The earnings picture for the discount department store group has been a mixed bag, but there are two potential tailwinds retailers could soon enjoy. 

After Ross Stores (ROST - Get Report) reported a top and bottom line beat this week -- albeit with disappointing earnings guidance -- Morgan Stanley analysts noted that higher wage expense and freight costs could soon abate for the year, which could easily serve as a boon to the rest of the group. 

"Moderating freight and wage pressures could yield second half 2019 EBIT [earnings-before-interest-and-tax] margin upside," analyst Kimberly Greenberg said of Ross Stores said in a post-earnings note. Greenberg's rating on the stock is overweight, with a price target of $94, against the current price of $92 a share. 

Wage expense and higher freight costs have, at times, eaten into profits for retailers across the broader consumer sector in the past year or two, but that could soon change. "Freight expense deleverage peaked in second half 2018. This headwind should at least turn neutral in second half 2019," Greenberg said.

Her price target only represents marginal upside to the stock, but she indicated she may raise it as the higher operating margin isn't currently baked into her valuation. "Our modeled opex [operating expenses] assumptions for the remainder of 2019 could prove high as wage related pressures moderate." 

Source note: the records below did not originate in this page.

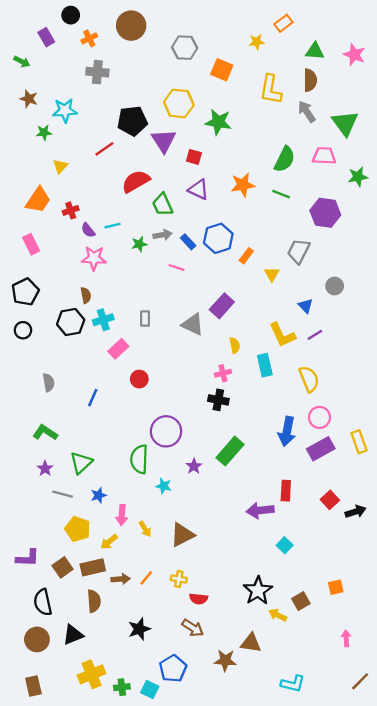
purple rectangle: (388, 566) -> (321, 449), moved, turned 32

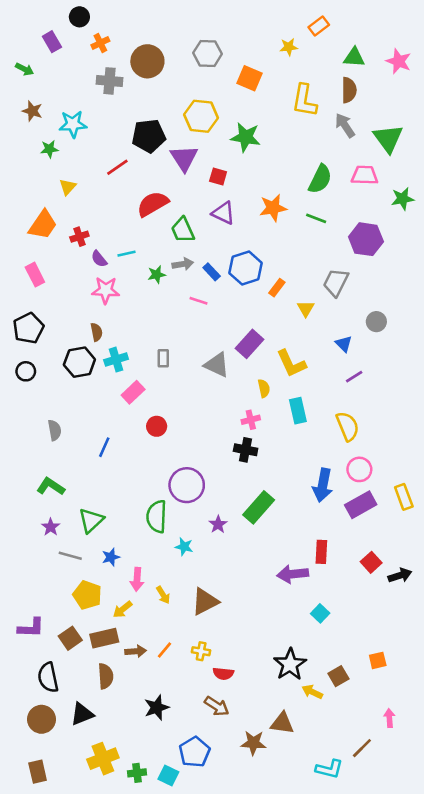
brown circle: (131, 26) -> (147, 61), moved
yellow L-shape: (282, 335) -> (291, 363), moved
brown line: (360, 681) -> (362, 748), moved

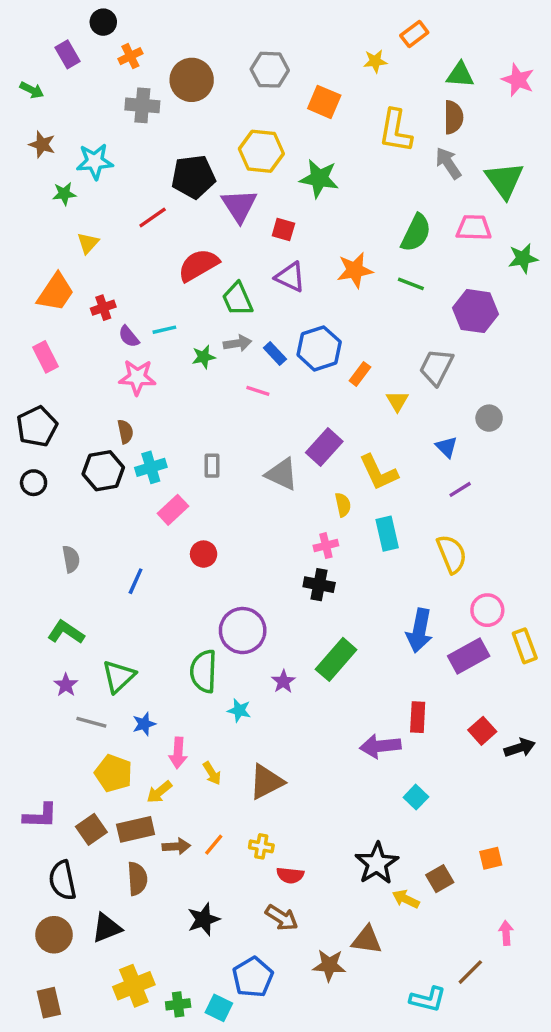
pink circle: (359, 469) -> (487, 610), moved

Meanwhile, wage growth was 3.4% in April, a solid number for the current economic expansion, so it's certainly conceivable that growth could abate soon, as Greenberg pointed out. 

Potentially lower wage and freight expenses would be a tailwind for Ross' peers TJX (TJX - Get Report) , Burlington (BURL - Get Report) and Kohl's (KSS - Get Report) . Contrasting Greenberg's point, D.A. Davidson & Co. analyst John Morris doesn't see wage and freight costs abating quite yet. "Looking ahead into 2Q and the Spring season, we see a solid operating performance offset by near-term headwinds of freight and labor," he said of TJX in a note. 

The direction of those two expenses will be an important driver of operating margins for the group in 2019. 

More clarity on that picture will emerge when Burlington and Lululemon (LULU - Get Report) report earnings May 30, 5 Below (FIVE - Get Report) reports June 5, and Canada Goose (GOOS - Get Report) reports June 21.